Work required - Produce a verbatim copy of the following records, leaving out all pictures.

Records excerpted from a collection -
::::::
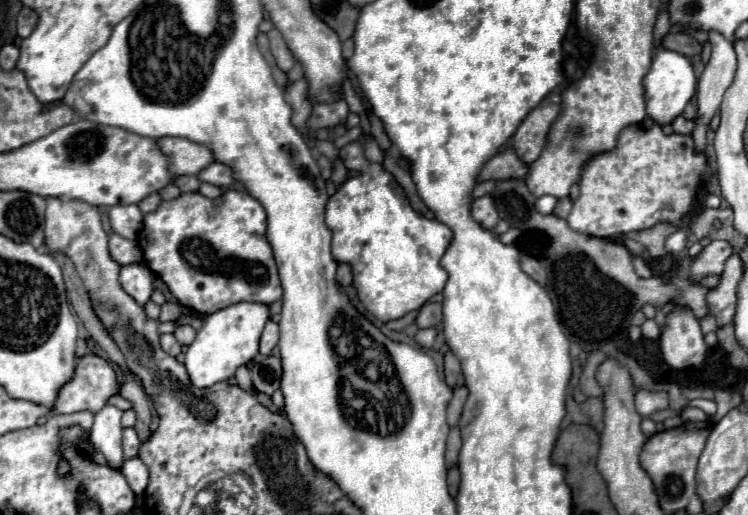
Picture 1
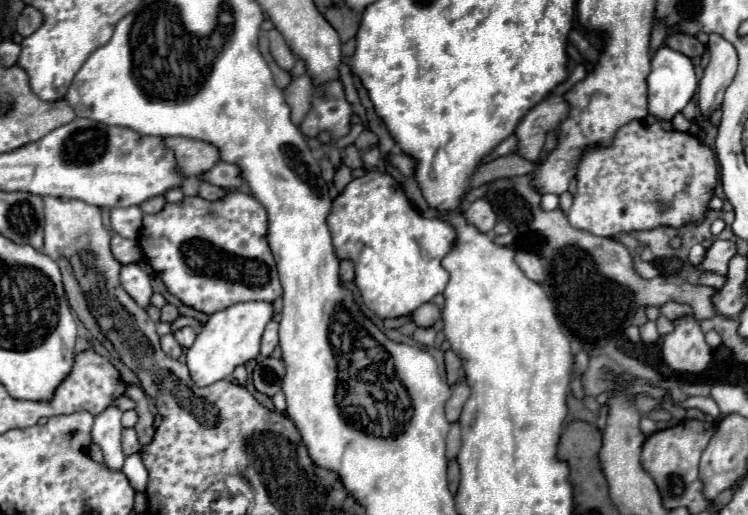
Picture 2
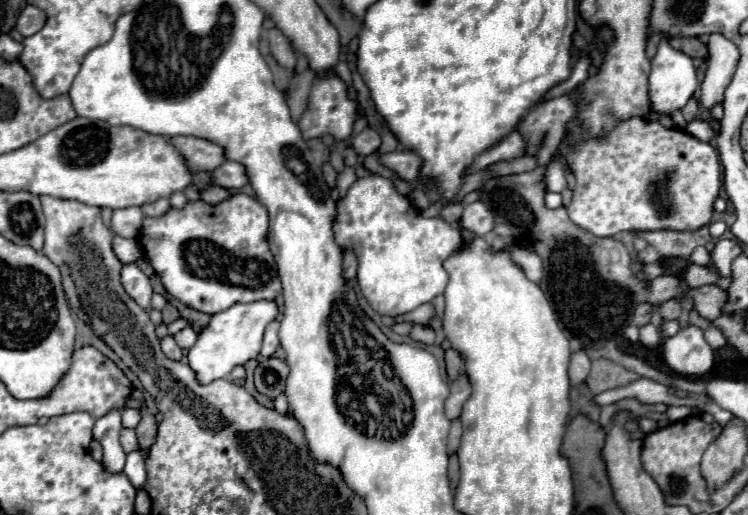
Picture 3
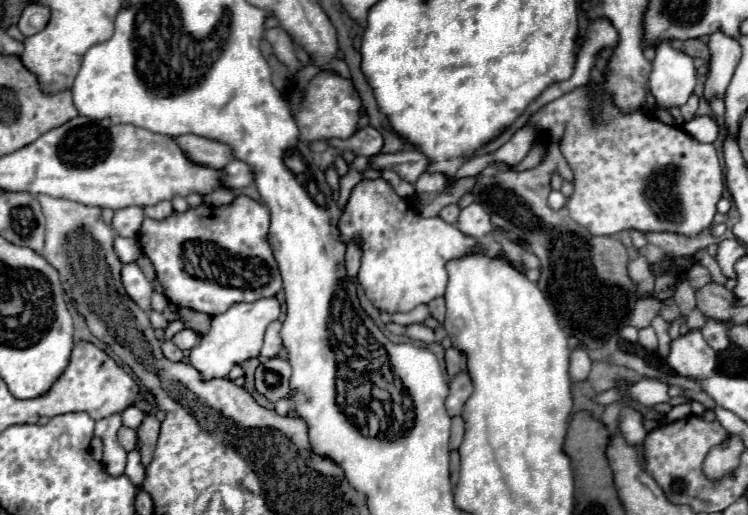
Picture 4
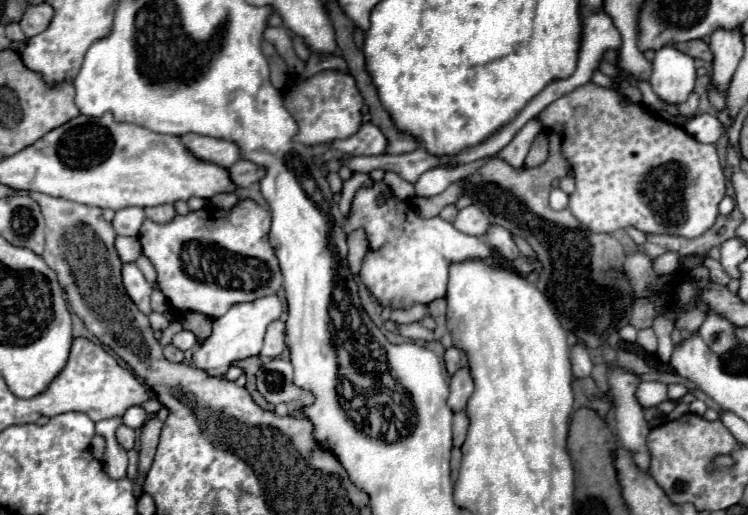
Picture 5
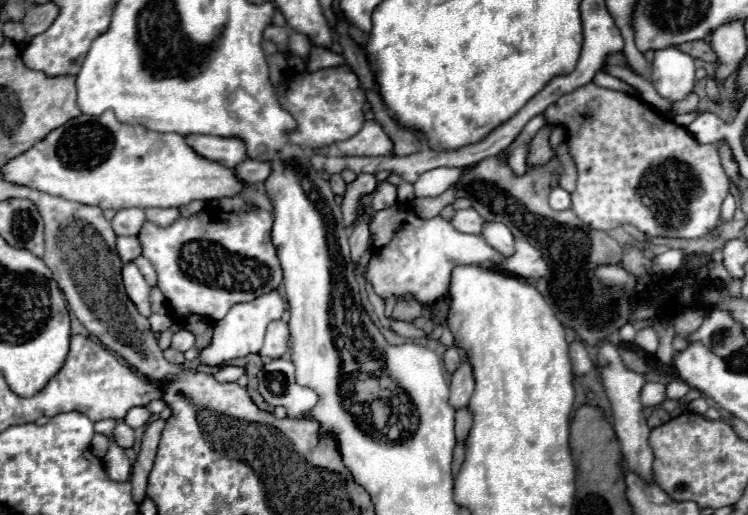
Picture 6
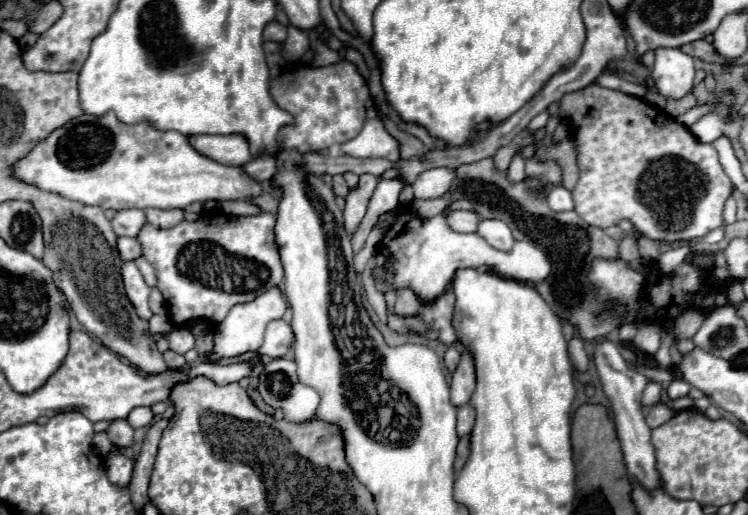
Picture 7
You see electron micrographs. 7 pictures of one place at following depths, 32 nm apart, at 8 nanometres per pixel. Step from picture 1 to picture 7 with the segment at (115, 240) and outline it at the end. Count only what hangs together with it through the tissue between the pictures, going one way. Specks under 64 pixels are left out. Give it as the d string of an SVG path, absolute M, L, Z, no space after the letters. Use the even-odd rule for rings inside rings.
M118 238L118 252L120 258L126 262L126 260L136 260L142 254L142 248L136 238Z

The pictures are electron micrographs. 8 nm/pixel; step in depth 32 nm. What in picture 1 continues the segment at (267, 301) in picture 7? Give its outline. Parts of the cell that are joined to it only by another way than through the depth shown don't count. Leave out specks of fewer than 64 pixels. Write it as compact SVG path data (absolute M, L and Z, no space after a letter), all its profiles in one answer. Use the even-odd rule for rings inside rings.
M238 302L214 314L208 314L196 340L186 350L186 368L194 386L208 388L216 382L234 376L236 368L248 364L258 354L258 344L266 322L270 320L270 306L260 302Z

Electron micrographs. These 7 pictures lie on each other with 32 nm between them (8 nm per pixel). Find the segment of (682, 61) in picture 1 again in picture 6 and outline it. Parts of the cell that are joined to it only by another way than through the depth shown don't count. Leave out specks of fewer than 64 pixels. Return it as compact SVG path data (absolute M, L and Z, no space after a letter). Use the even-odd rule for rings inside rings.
M678 48L656 50L652 64L652 84L666 100L682 100L694 88L694 58Z

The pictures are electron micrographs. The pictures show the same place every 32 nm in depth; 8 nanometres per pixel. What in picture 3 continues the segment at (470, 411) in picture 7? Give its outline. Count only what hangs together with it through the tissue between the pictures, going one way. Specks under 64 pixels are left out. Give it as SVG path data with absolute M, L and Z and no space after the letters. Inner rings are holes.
M460 418L452 420L452 430L450 430L450 436L448 436L448 452L454 454L460 446L460 438L462 438L462 422Z

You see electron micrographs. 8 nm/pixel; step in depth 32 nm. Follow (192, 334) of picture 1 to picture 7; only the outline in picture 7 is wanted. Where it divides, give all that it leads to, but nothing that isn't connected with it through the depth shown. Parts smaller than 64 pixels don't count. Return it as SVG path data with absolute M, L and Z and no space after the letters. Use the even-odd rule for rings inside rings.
M174 328L168 332L168 346L178 354L186 354L194 348L194 336L186 328Z

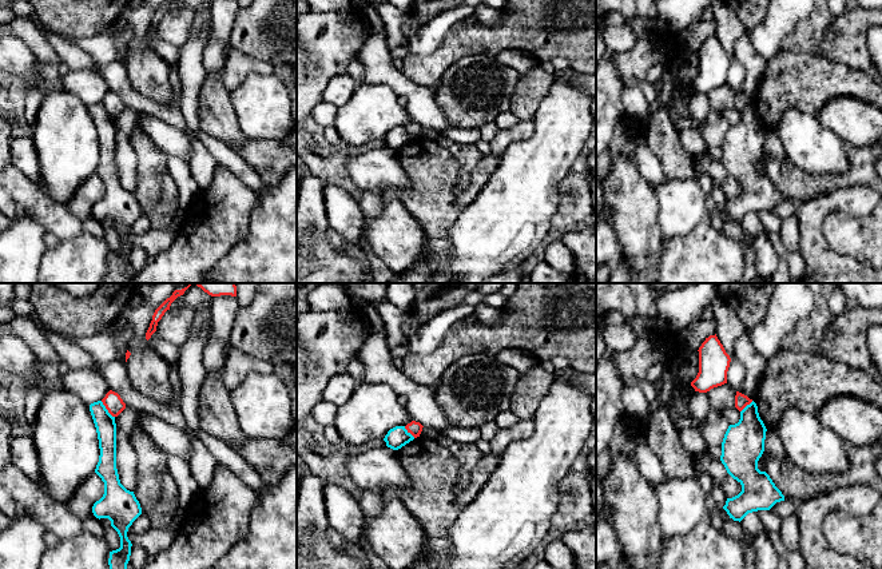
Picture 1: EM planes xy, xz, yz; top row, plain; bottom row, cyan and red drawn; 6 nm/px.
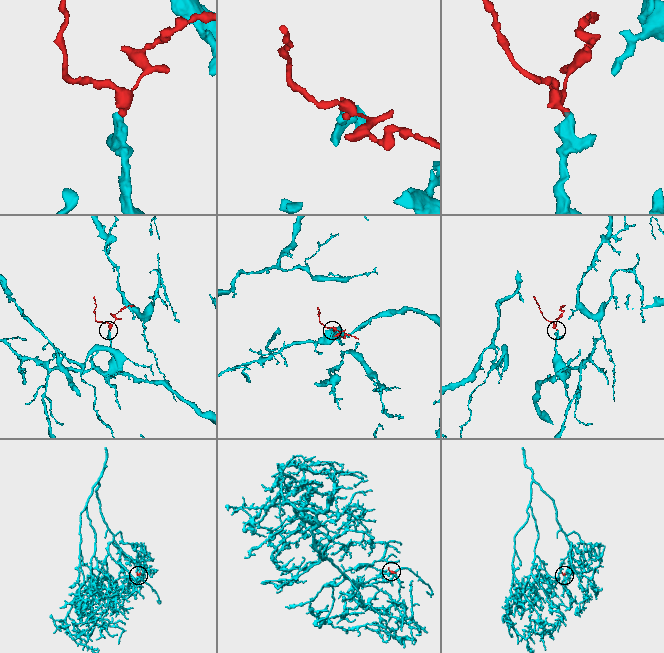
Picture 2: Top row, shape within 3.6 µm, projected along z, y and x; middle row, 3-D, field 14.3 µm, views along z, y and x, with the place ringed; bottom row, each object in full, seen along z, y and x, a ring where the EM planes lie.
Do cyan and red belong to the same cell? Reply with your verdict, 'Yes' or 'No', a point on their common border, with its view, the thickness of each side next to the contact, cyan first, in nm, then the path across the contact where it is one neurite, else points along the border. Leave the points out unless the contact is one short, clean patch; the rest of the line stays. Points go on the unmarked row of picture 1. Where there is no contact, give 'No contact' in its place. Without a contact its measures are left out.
No. Touches cyan at xy (106, 110). Thickness 130 nm (cyan) against 110 nm. Boundary: xy (100, 102), (114, 118)

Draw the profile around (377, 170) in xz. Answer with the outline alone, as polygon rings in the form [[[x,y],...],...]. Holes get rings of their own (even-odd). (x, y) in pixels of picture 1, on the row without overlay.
[[[388,147],[374,148],[346,159],[349,178],[362,191],[373,191],[384,200],[394,199],[389,188],[408,188],[409,178],[400,166],[398,154]]]

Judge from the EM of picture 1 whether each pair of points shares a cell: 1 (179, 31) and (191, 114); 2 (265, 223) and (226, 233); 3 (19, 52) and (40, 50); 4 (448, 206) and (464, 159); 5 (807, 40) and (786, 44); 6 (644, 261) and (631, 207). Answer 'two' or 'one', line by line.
::::::
Answer below -
Picture 1
Picture 2
Picture 3
Picture 4
Picture 5
Picture 6
Picture 7
You see electron micrographs. 7 pictures of one place at following depths, 32 nm apart, at 8 nanometres per pixel. Step from picture 1 to picture 7 with the segment at (115, 240) and outline it at the end. Count only what hangs together with it through the tissue between the pictures, going one way. Specks under 64 pixels are left out. Give it as the d string of an SVG path, absolute M, L, Z, no space after the letters. Use the even-odd rule for rings inside rings.
M118 238L118 252L120 258L126 262L126 260L136 260L142 254L142 248L136 238Z

The pictures are electron micrographs. 8 nm/pixel; step in depth 32 nm. What in picture 1 continues the segment at (267, 301) in picture 7? Give its outline. Parts of the cell that are joined to it only by another way than through the depth shown don't count. Leave out specks of fewer than 64 pixels. Write it as compact SVG path data (absolute M, L and Z, no space after a letter), all its profiles in one answer. Use the even-odd rule for rings inside rings.
M238 302L214 314L208 314L196 340L186 350L186 368L194 386L208 388L216 382L234 376L236 368L248 364L258 354L258 344L266 322L270 320L270 306L260 302Z

Electron micrographs. These 7 pictures lie on each other with 32 nm between them (8 nm per pixel). Find the segment of (682, 61) in picture 1 again in picture 6 and outline it. Parts of the cell that are joined to it only by another way than through the depth shown don't count. Leave out specks of fewer than 64 pixels. Return it as compact SVG path data (absolute M, L and Z, no space after a letter). Use the even-odd rule for rings inside rings.
M678 48L656 50L652 64L652 84L666 100L682 100L694 88L694 58Z

The pictures are electron micrographs. The pictures show the same place every 32 nm in depth; 8 nanometres per pixel. What in picture 3 continues the segment at (470, 411) in picture 7? Give its outline. Count only what hangs together with it through the tissue between the pictures, going one way. Specks under 64 pixels are left out. Give it as SVG path data with absolute M, L and Z and no space after the letters. Inner rings are holes.
M460 418L452 420L452 430L450 430L450 436L448 436L448 452L454 454L460 446L460 438L462 438L462 422Z

You see electron micrographs. 8 nm/pixel; step in depth 32 nm. Follow (192, 334) of picture 1 to picture 7; only the outline in picture 7 is wanted. Where it divides, give all that it leads to, but nothing that isn't connected with it through the depth shown. Parts smaller than 64 pixels don't count. Return it as SVG path data with absolute M, L and Z and no space after the letters. Use the even-odd rule for rings inside rings.
M174 328L168 332L168 346L178 354L186 354L194 348L194 336L186 328Z

Picture 1: EM planes xy, xz, yz; top row, plain; bottom row, cyan and red drawn; 6 nm/px.
Picture 2: Top row, shape within 3.6 µm, projected along z, y and x; middle row, 3-D, field 14.3 µm, views along z, y and x, with the place ringed; bottom row, each object in full, seen along z, y and x, a ring where the EM planes lie.
Do cyan and red belong to the same cell? Reply with your verdict, 'Yes' or 'No', a point on their common border, with its view, the thickness of each side next to the contact, cyan first, in nm, then the path across the contact where it is one neurite, else points along the border. Leave the points out unless the contact is one short, clean patch; the rest of the line stays. Points go on the unmarked row of picture 1. Where there is no contact, give 'No contact' in its place. Without a contact its measures are left out.
No. Touches cyan at xy (106, 110). Thickness 130 nm (cyan) against 110 nm. Boundary: xy (100, 102), (114, 118)

Draw the profile around (377, 170) in xz. Answer with the outline alone, as polygon rings in the form [[[x,y],...],...]. Holes get rings of their own (even-odd). (x, y) in pixels of picture 1, on the row without overlay.
[[[388,147],[374,148],[346,159],[349,178],[362,191],[373,191],[384,200],[394,199],[389,188],[408,188],[409,178],[400,166],[398,154]]]

Judge from the EM of picture 1 whether each pair of points shares a cell: 1 (179, 31) and (191, 114); 2 (265, 223) and (226, 233); 3 (19, 52) and (40, 50); 4 (448, 206) and (464, 159); 5 (807, 40) and (786, 44); 6 (644, 261) and (631, 207). Answer 'two' or 'one', line by line.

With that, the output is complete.